Work to be completed:
Turn every line of the material below into a numbered list, skipping any blank lines and leaving the pictures out.

Information provided:
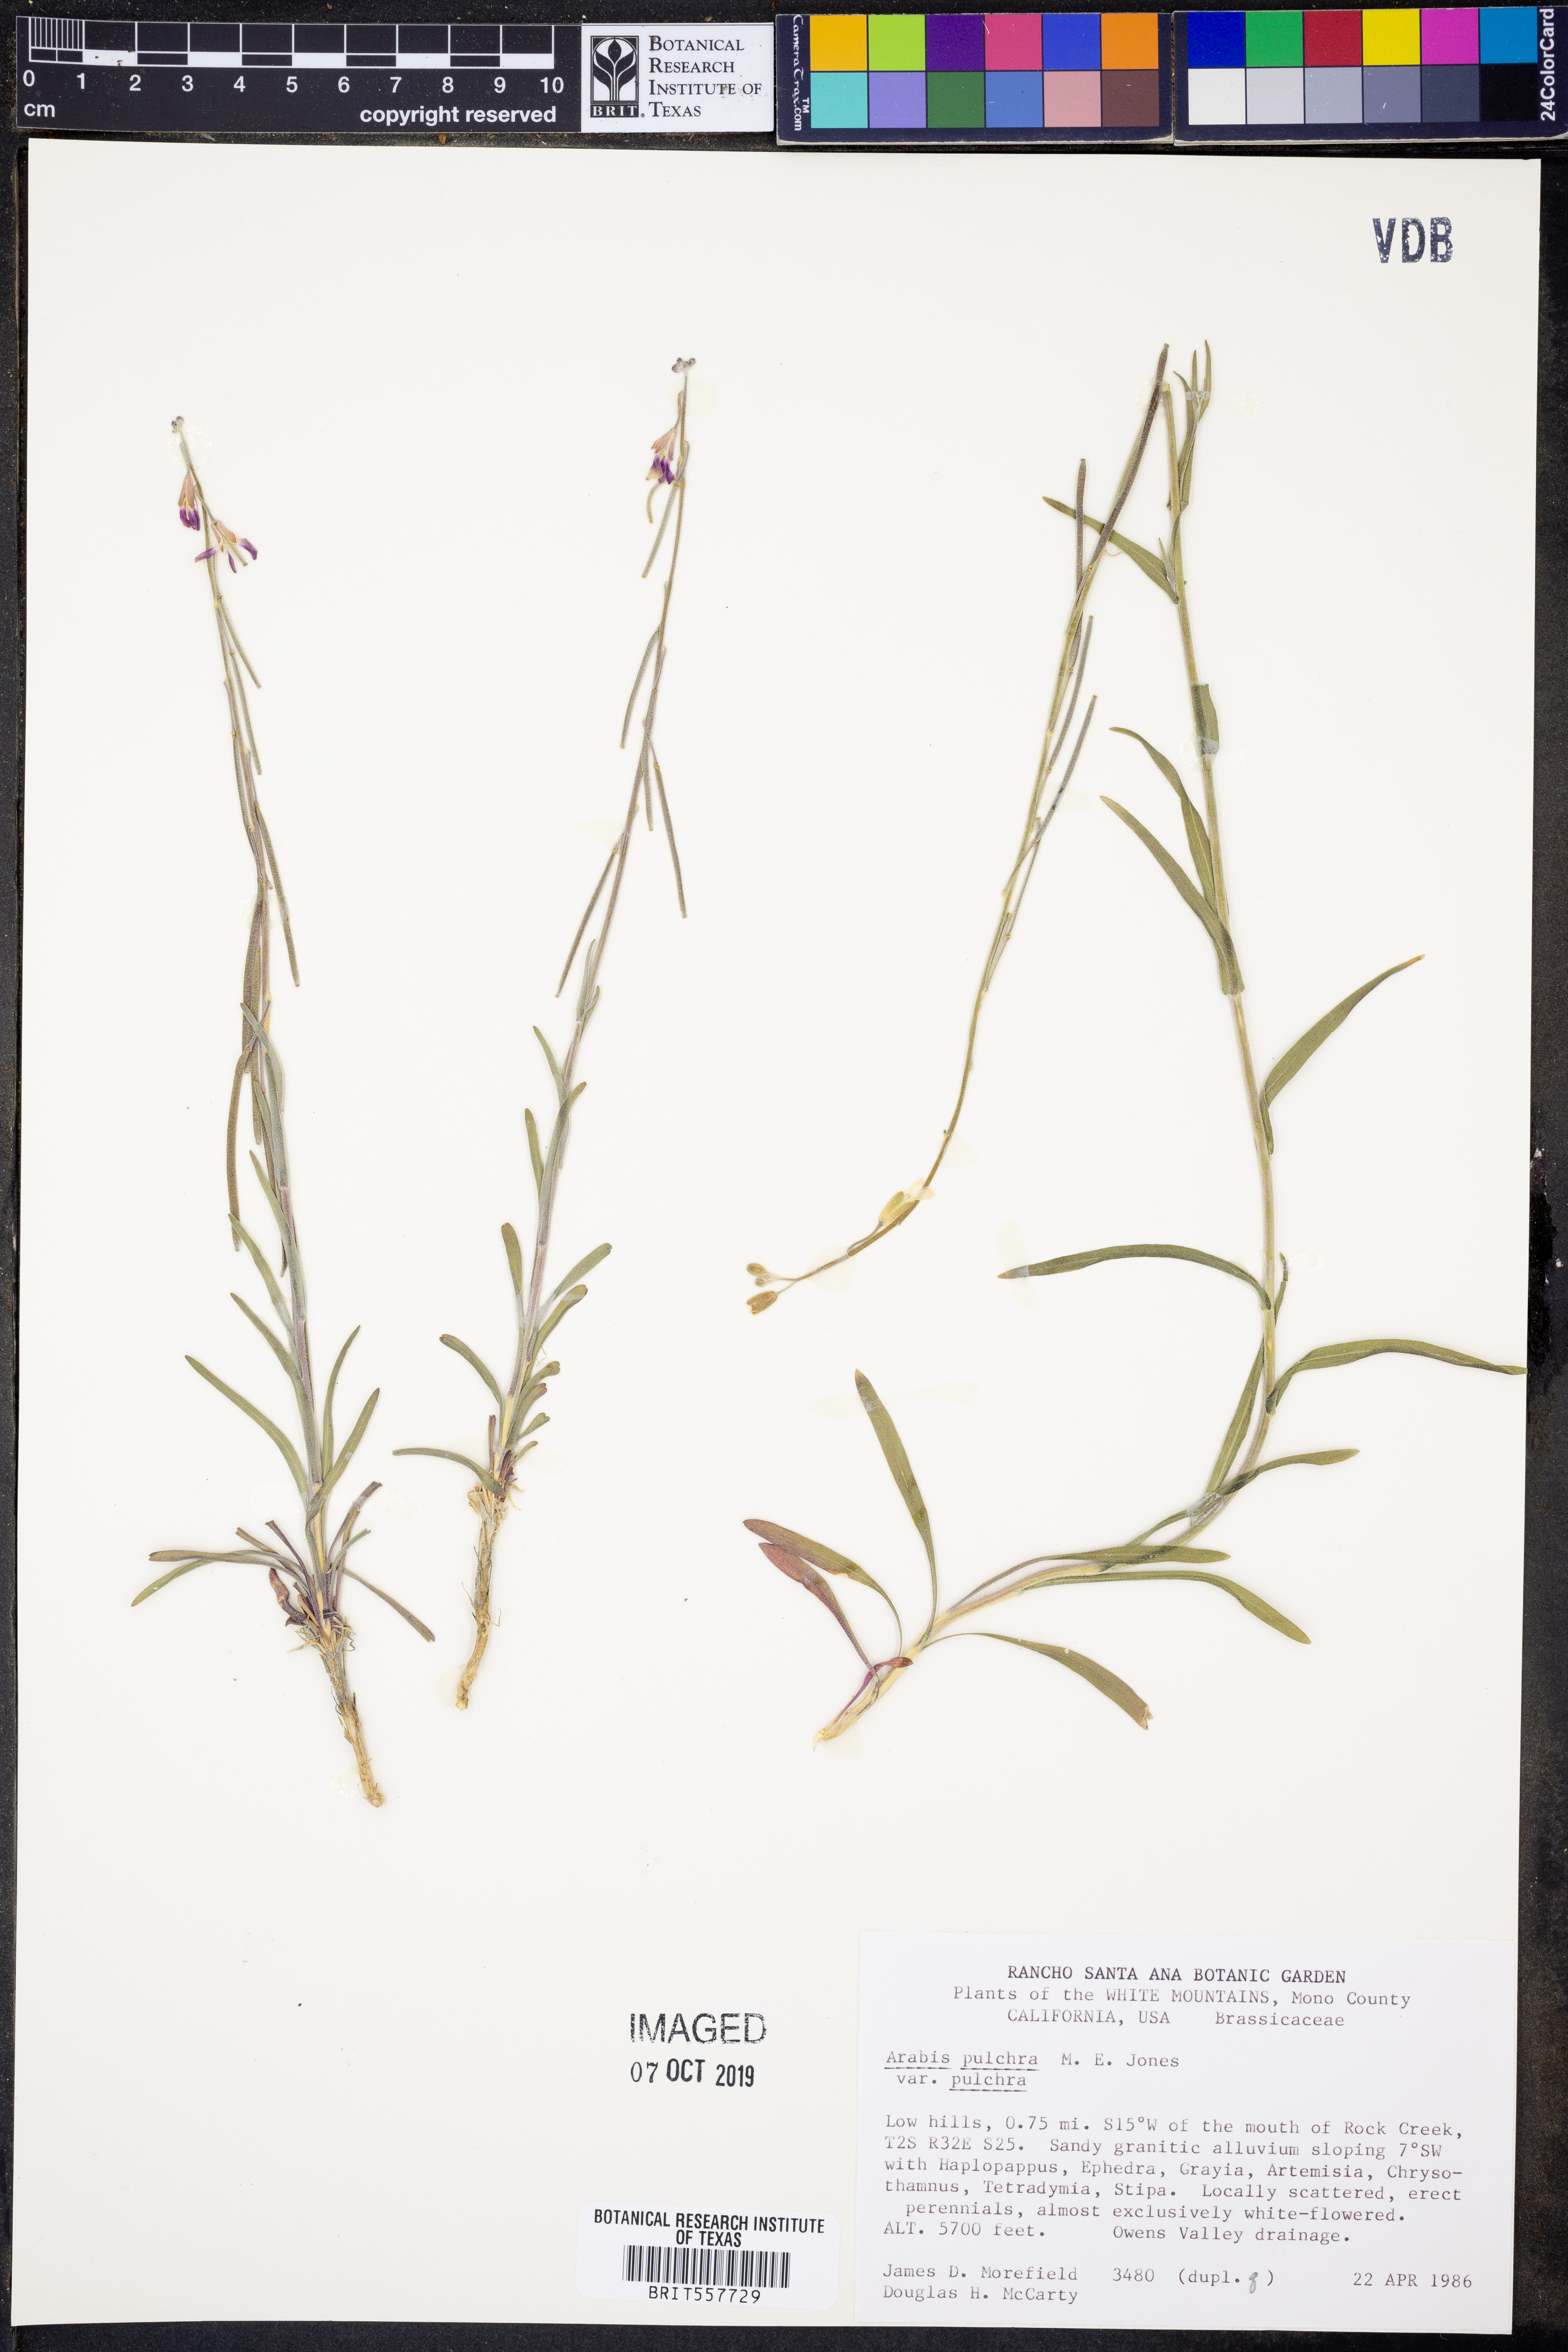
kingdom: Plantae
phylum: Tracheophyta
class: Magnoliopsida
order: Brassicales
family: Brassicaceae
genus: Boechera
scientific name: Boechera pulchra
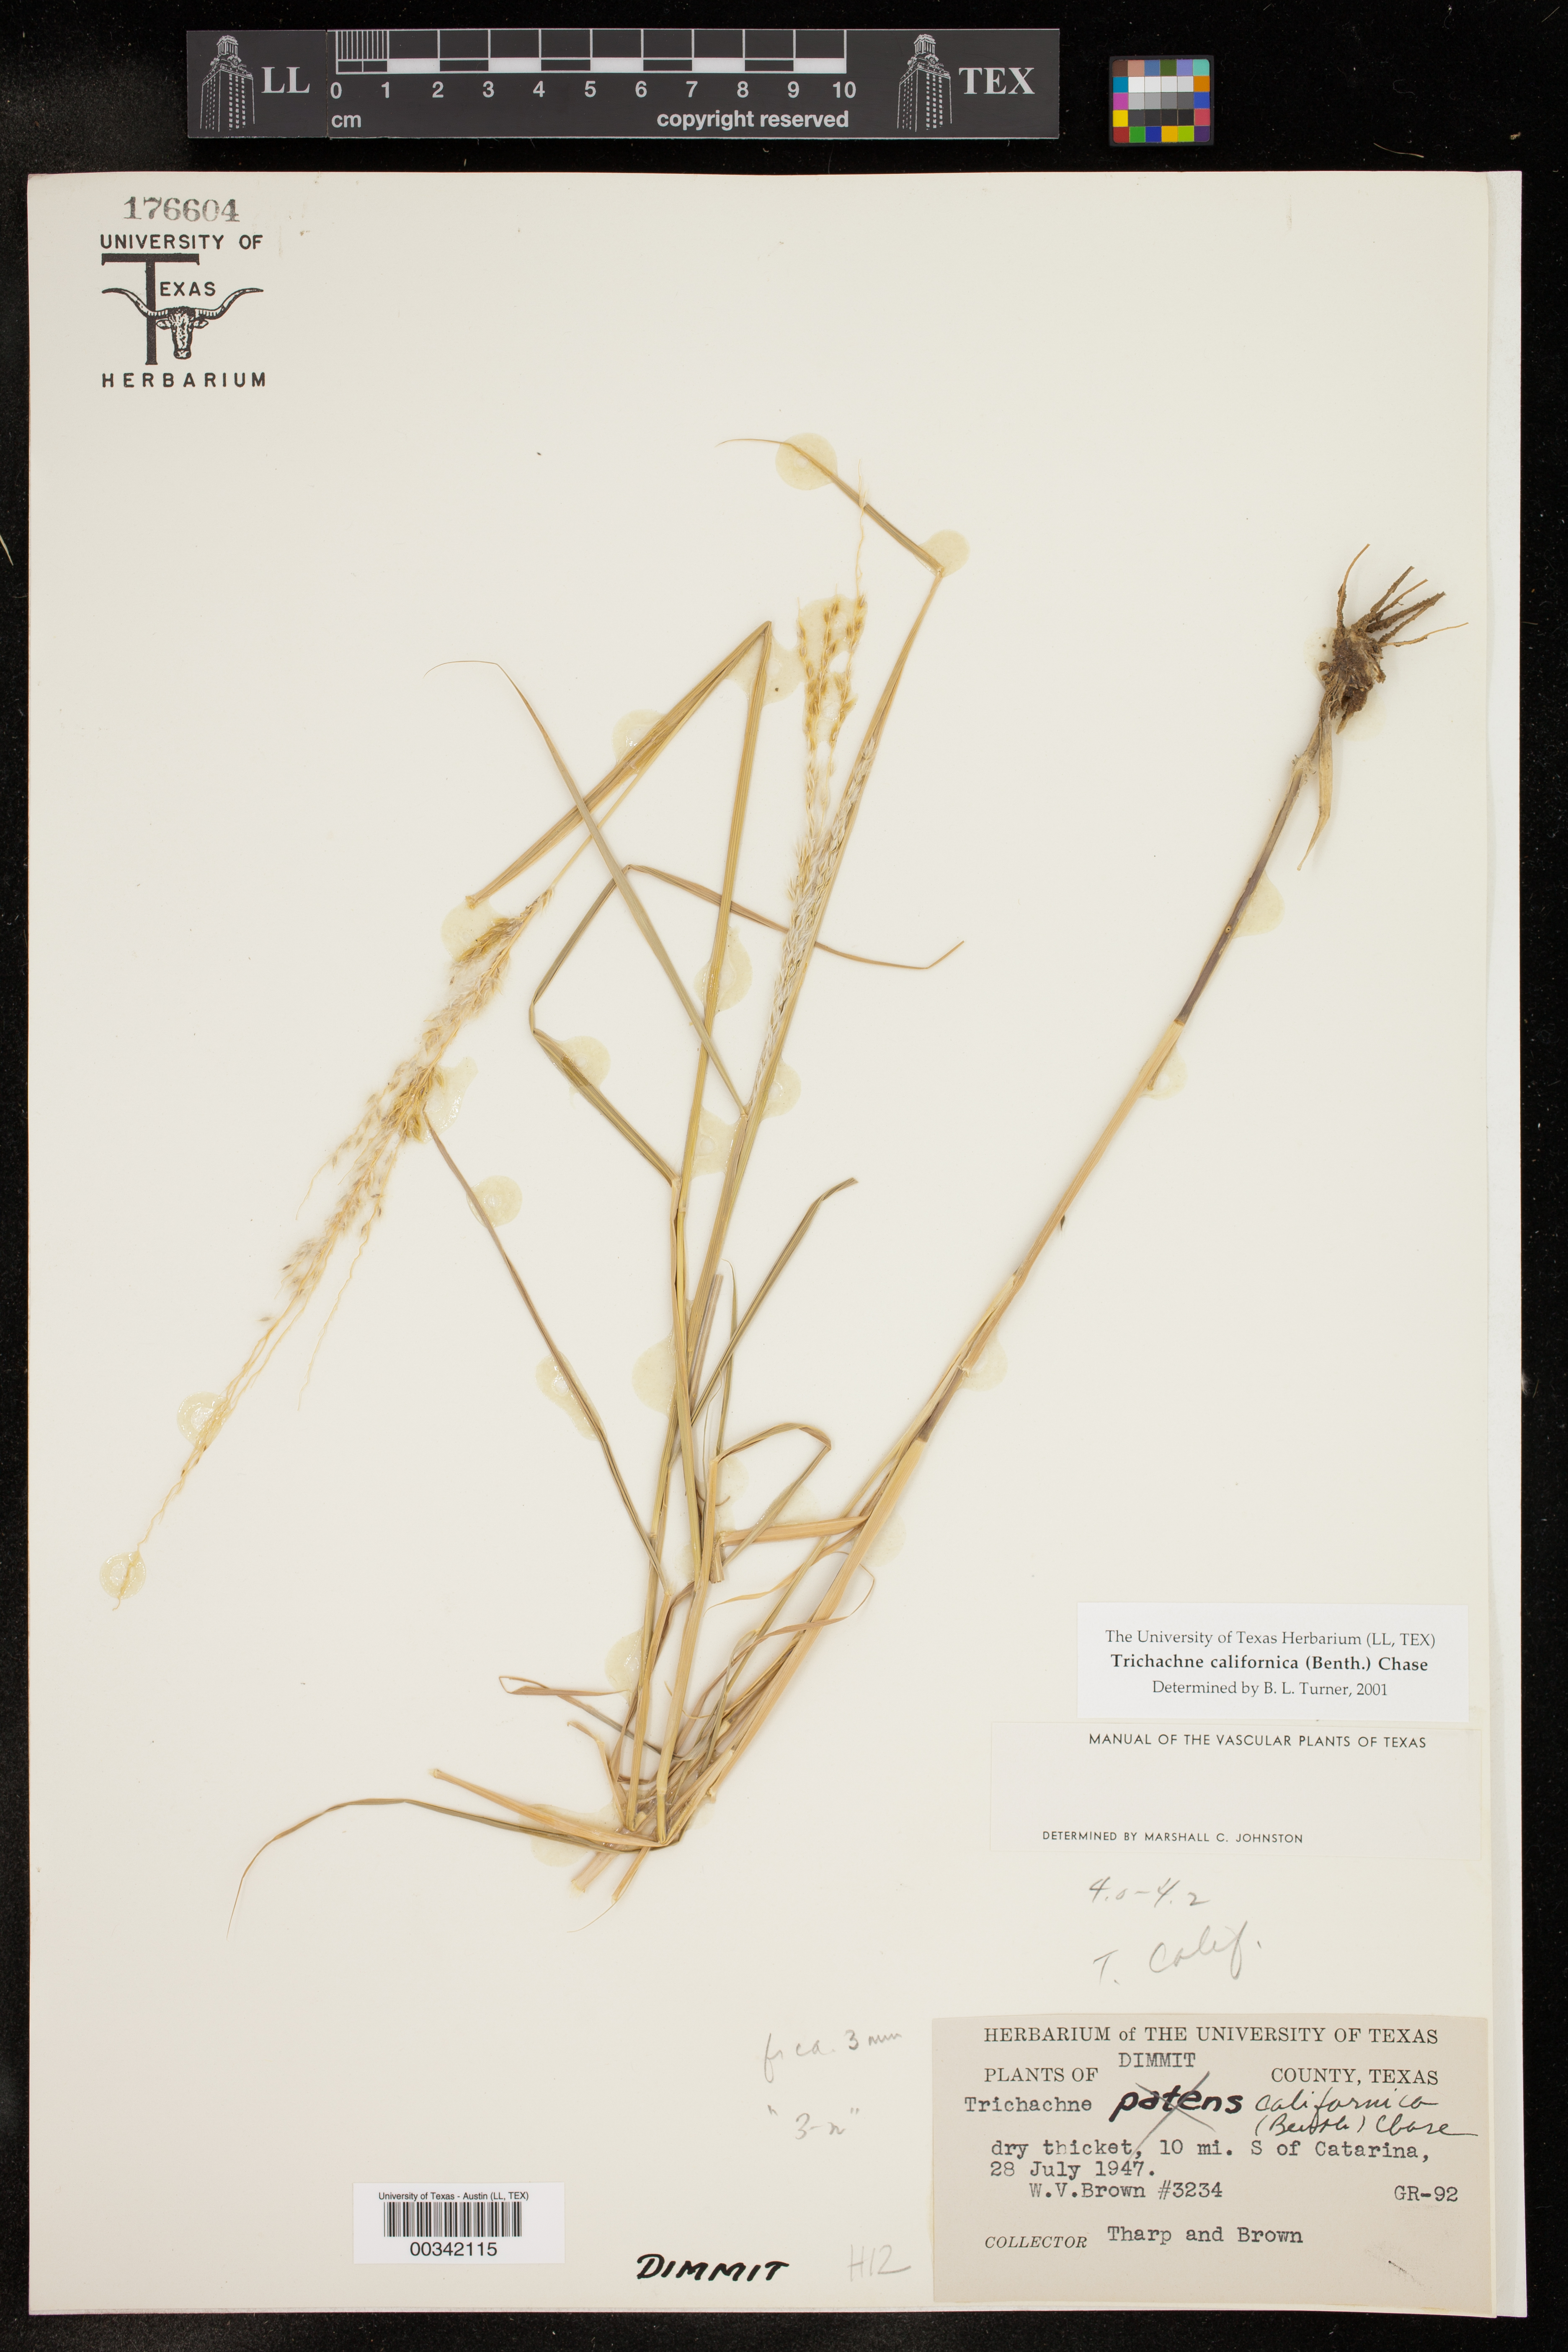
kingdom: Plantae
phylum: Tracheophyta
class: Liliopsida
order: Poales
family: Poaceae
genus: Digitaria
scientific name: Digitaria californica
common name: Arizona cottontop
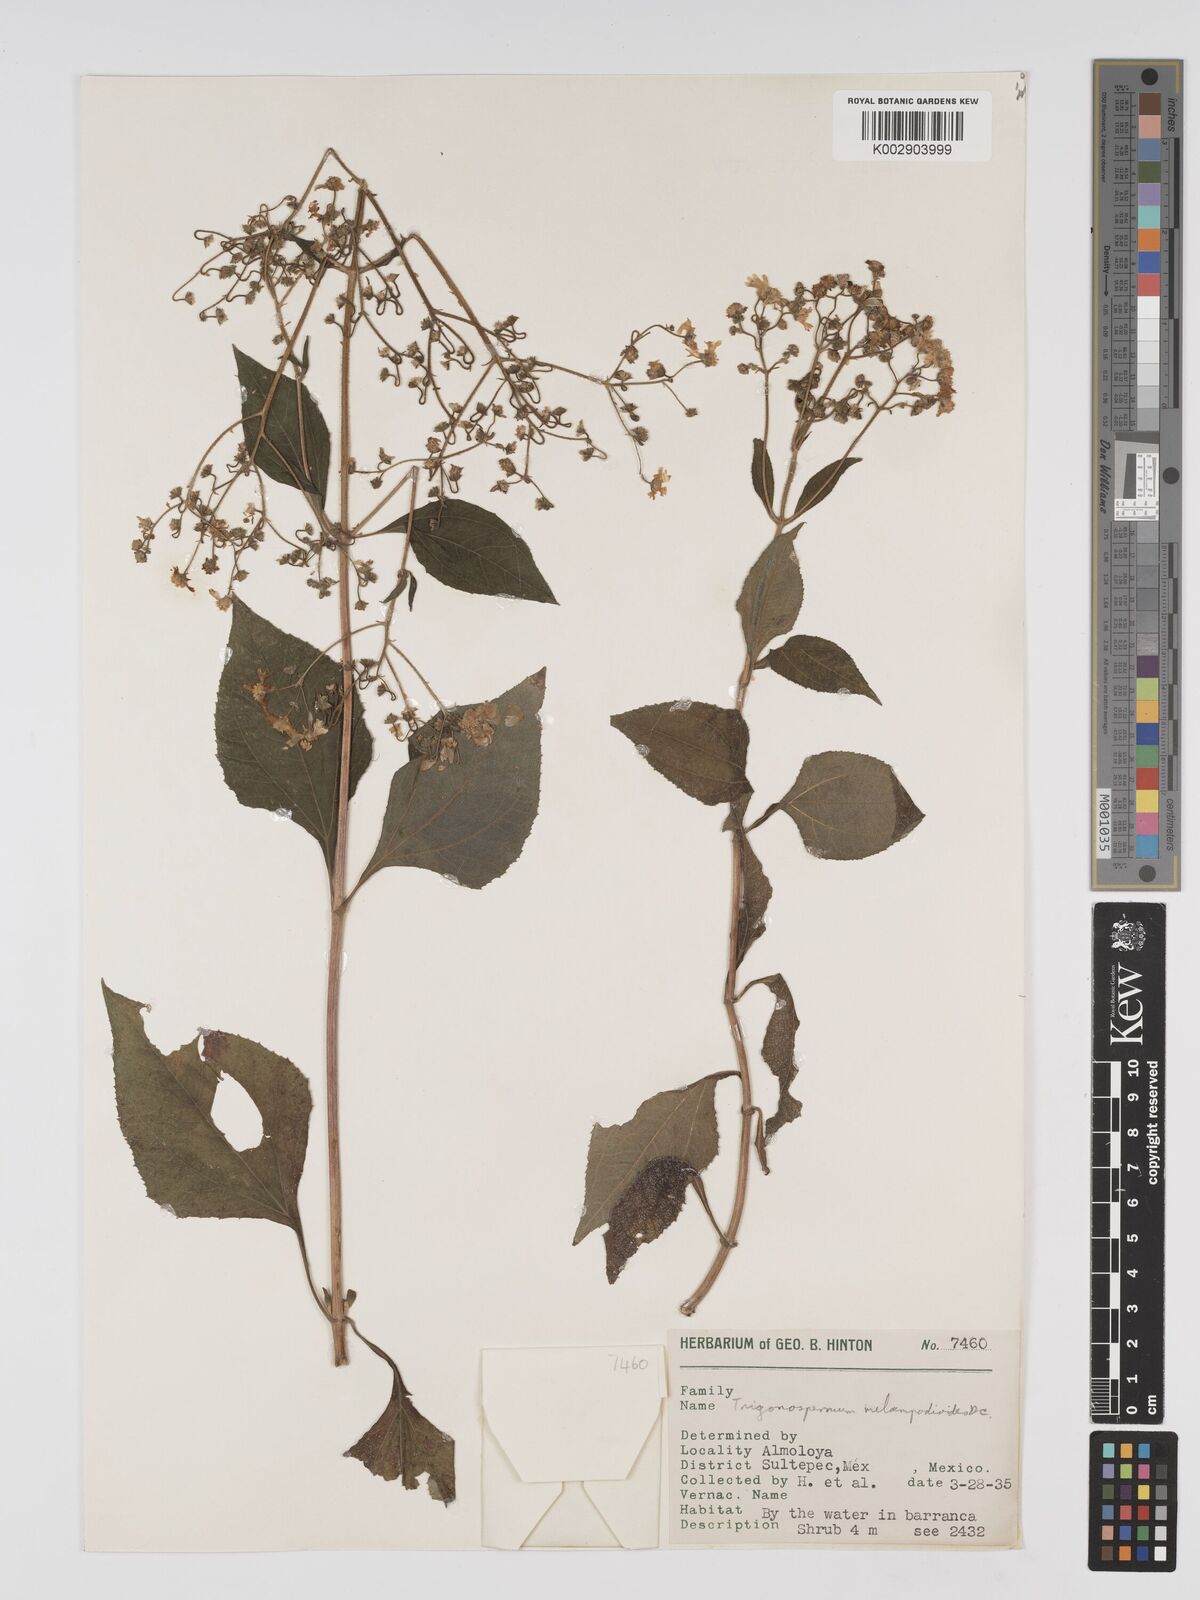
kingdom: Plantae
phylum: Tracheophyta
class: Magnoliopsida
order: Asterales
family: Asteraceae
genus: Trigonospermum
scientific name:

Full solution:
1. kingdom: Plantae
2. phylum: Tracheophyta
3. class: Magnoliopsida
4. order: Brassicales
5. family: Brassicaceae
6. genus: Boechera
7. scientific name: Boechera pulchra
8. kingdom: Plantae
9. phylum: Tracheophyta
10. class: Liliopsida
11. order: Poales
12. family: Poaceae
13. genus: Digitaria
14. scientific name: Digitaria californica
15. common name: Arizona cottontop
16. kingdom: Plantae
17. phylum: Tracheophyta
18. class: Magnoliopsida
19. order: Asterales
20. family: Asteraceae
21. genus: Trigonospermum
22. scientific name:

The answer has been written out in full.